Disclaimer: to avoid confusion, these “Caffeination Destination” posts do not only apply to Chicago cafes.

There’s a new cafe in town (in the Village, what else is new?), and it’s pretty damn good. Now all of us have the opportunity to try some coffee beans, not to mention chocolate, straight from Brazil.

Blue Bottle, Intelligentsia, Stumptown… all these are fine and dandy, but it’s always exciting to know that there is a coffee culture outside the U.S.– where the beans are sourced from. Where it all began.

O Cafe is “big” for a New York cafe, which is to say there is seating space (no bathroom, though!). The lighting and polished wood give it a meditative quality, evoking more of a “tea ceremony”-like atmosphere than a coffee one.

But forget the tea– here, pourover drippers are serenely posed over glass decanters. The peaberry I tried was unbelievable– rich and chocolatey, like drinking espresso in drip coffee form, with some underlying raspberry notes.

Of course, espresso shines here as well, with perfectly poured latte art. (The one occasion where MOOG’s cappuccino seemed “less-than-perfect,” the owner (Fernando Aciar, Brazilian chef/baker) asked, “do you drink cappuccinos?” When MOOG responded “yes,” he made us another on the house.)

Speaking of baking, let’s talk pastries, shall we? I love grungy hipster cafes as much as the next person, but their pre-packaged, plastic-wrapped sandwiches that sit for hours under the fluorescent light of the refrigerator case are hard to get excited about. O Cafe in the morning is a plethora of smells: the addictive aroma of freshly ground beans, the cheese that goes into their bread known as pão de queijo, and the spicy apples that fill their rustic fruit tarts.

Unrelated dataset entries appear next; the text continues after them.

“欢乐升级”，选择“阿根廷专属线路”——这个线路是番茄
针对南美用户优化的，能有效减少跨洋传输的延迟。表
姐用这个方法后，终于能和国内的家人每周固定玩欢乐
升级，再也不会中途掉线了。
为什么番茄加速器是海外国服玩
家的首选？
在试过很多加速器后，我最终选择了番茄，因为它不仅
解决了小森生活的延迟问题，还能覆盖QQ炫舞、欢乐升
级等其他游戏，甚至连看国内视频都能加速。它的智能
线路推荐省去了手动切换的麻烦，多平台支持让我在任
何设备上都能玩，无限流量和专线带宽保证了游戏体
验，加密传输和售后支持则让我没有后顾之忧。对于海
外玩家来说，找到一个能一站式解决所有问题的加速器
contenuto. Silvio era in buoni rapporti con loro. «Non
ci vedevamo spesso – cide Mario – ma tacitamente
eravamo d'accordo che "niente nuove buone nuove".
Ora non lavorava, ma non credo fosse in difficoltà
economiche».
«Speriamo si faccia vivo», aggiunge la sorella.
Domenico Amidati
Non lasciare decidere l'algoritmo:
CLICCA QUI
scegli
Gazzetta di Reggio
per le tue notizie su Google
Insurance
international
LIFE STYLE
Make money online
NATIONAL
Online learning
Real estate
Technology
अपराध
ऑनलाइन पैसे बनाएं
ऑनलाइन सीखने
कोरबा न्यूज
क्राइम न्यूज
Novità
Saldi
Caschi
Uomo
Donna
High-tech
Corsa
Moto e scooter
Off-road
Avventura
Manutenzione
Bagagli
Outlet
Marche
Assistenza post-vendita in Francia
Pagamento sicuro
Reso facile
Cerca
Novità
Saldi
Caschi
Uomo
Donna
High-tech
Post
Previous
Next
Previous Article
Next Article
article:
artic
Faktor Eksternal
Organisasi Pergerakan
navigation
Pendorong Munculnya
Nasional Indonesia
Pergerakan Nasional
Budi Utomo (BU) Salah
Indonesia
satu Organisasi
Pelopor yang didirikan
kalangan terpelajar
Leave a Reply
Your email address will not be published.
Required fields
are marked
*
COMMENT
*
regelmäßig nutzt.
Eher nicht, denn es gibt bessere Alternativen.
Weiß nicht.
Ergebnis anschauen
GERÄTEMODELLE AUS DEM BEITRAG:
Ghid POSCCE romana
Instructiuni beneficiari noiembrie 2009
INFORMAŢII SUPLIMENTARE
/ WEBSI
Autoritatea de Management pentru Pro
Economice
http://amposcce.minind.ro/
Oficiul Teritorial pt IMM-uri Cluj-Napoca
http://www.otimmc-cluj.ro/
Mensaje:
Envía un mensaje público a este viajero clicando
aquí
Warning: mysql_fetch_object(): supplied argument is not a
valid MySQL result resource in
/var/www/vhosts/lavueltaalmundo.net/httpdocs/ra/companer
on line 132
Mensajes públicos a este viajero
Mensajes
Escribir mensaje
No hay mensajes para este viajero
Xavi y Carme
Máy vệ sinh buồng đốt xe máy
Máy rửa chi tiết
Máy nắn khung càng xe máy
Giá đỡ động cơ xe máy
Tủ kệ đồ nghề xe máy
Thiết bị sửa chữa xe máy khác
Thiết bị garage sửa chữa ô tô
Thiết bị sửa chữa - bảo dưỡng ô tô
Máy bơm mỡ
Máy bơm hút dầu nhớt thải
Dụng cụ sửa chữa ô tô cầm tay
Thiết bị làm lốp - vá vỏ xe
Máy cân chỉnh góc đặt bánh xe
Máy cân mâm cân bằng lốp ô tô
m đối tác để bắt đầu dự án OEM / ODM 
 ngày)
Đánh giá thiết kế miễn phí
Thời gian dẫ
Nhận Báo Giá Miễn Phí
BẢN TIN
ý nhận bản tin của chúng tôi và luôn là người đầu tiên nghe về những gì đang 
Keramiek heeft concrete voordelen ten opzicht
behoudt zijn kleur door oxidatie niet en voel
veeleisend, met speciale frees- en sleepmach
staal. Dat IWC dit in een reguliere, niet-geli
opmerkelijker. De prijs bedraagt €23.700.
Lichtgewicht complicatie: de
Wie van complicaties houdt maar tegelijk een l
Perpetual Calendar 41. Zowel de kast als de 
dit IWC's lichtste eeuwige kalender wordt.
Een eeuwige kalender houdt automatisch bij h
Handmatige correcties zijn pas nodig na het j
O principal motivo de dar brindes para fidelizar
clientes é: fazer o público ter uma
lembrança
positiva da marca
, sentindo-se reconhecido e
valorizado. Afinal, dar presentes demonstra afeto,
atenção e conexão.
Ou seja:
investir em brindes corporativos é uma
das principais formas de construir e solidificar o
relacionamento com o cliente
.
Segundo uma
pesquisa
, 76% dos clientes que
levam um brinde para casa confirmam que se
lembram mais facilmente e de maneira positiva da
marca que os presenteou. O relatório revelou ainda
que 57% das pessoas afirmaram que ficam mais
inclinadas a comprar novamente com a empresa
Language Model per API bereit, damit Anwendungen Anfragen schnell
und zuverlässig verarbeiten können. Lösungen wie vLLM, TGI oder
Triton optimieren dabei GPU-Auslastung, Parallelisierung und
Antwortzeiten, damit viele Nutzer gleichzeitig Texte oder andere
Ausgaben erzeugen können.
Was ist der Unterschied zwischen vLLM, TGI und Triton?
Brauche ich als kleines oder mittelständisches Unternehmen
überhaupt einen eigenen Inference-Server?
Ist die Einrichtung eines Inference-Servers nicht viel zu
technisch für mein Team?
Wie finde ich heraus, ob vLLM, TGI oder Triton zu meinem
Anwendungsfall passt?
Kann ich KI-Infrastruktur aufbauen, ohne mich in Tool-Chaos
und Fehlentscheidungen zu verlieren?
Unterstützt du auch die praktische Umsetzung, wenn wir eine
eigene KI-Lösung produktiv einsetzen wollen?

Although I think I’m missing the “dessert gene,” MOOG and FOOG could not stop raving about these fruit tarts. MOOG insisted that the crust was whole wheat, yet impossibly flaky. The filling itself was a mixture of apples and Korean pears, baked until soft but still slightly crunchy. The entire tart was then sprinkled with coarse grains of raw cane sugar.

And after two visits, we still hadn’t tried the chocolate! In addition to chocolate bars, O offers a variety of chocolate drinks, listing their cacao content in percentages. Of course, what is essentially a sophisticated, single-source mocha is also available.

But I can’t help it. I’m a purist. At the end of the day all I want some of those peaberry beans (which, by the way, are only sold in 6 ounce bags).

Get to O before it gets too crowded.

2 Comments leave one →
  1. Gustavo permalink
    July 15, 2011 4:06 am

    this is not a brazilian place whatsoever. One of the partners,Fernando, that claims to be brazilian, is in fact argentinian. the other 2 capital partners are americans. they only use some brazilian names and products to sound cool and sell overpriced stuff. dont buy their crap! The brigadeiro, although made by a brazilian woman ( brigadeiro bakery) is not good. It is too buttery! they make like this to try to be more american taste friendly. You can have better in brazil. If they sold like this in Brazil, the company would not last! believe me… Now, the dark side: The mini cakes, scones and cookies are frosted at night and defrosted in the morning. So, you are really eating a product that is not fresh. Did you ever get yours a little on the cold side? thats why… When you get the kale and the turkey sandwich without the crost, it is because it is a left over from the other night. they cut the crost because in the morning it gets hard and for you to not notice the poor quality they take the crost off!